The judgment is bound to stir debate among the refugee and human rights law contingent. First, it underlines that States are under an obligation to decide on asylum claims within a reasonable time frame, thus pre-empting any attempts by States to justify delays in the asylum process on account of the recent spike in the number of asylum claims. Indeed, throughout the past two decades, European States – such as Greece – have taken cover behind the ‘back log’ of accumulating asylum cases as a reason to keep asylum applications pending for years. What is more, States will think twice before refraining from deciding asylum applications on account of foreign policy considerations. The Court has paved the way for (rejected) asylum applicants to attach weight to States’ delays in examining their application. In this sense, the present case differs from past expulsion cases, such as Nnyanzi v the UK, where the Strasbourg Court, dismissing an Article 8 claim by a Ugandan rejected asylum applicant, argued that her removal was not rendered ‘disproportionate by any alleged delay on the part of the authorities in assessing [her asylum and human rights claims].’ (§76)

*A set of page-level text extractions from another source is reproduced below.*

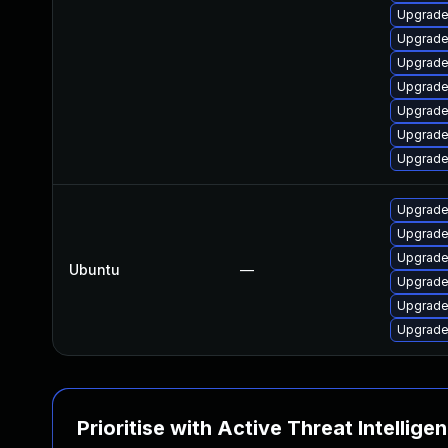
Upgrade
Upgrade
Upgrade
Upgrade
Upgrade 
Upgrade
Upgrade 
Upgrade
Upgrade
Upgrade 
Ubuntu
—
Upgrade 
Upgrade 
Upgrade 
Prioritise with Active Threat Intellige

Second, and more important, the Court attaches legal weight in the light of Article 8 to the impediments created by the host State to the asylum seeker developing social ties pending examination of his/her asylum claim. In past cases involving asylum claims, the Court treated any ties formed as tainted since the status of the applicant was seen to be precarious ‘from the outset’ (see Useinov v. the Netherlands). This may well be the case where an asylum claim is filed upon the service of a deportation order after overstaying one’s visa; in other words when the asylum claim serves to prolong one’s lawful presence in the host State. Yet, to create impediments to the formation of such ties, whilst delaying the examination of a bona fide asylum application filed upon arrival, is manifestly unfair. For once, the asylum seeker is legally present in the host State and, what is more, presumed a refugee pending decision on the asylum application. An asylum seeker should thus be allowed to form social ties within the host State in the light of Article 8. The burden now lies with States to effectively and speedily examine asylum applications, with a view to preventing social ties being formed. States cannot both prolong the duration of the examination of asylum applications beyond any reasonable time frame (for reasons or failings of their own) and defeat any protection accorded to asylum seekers under Article 8 ECHR.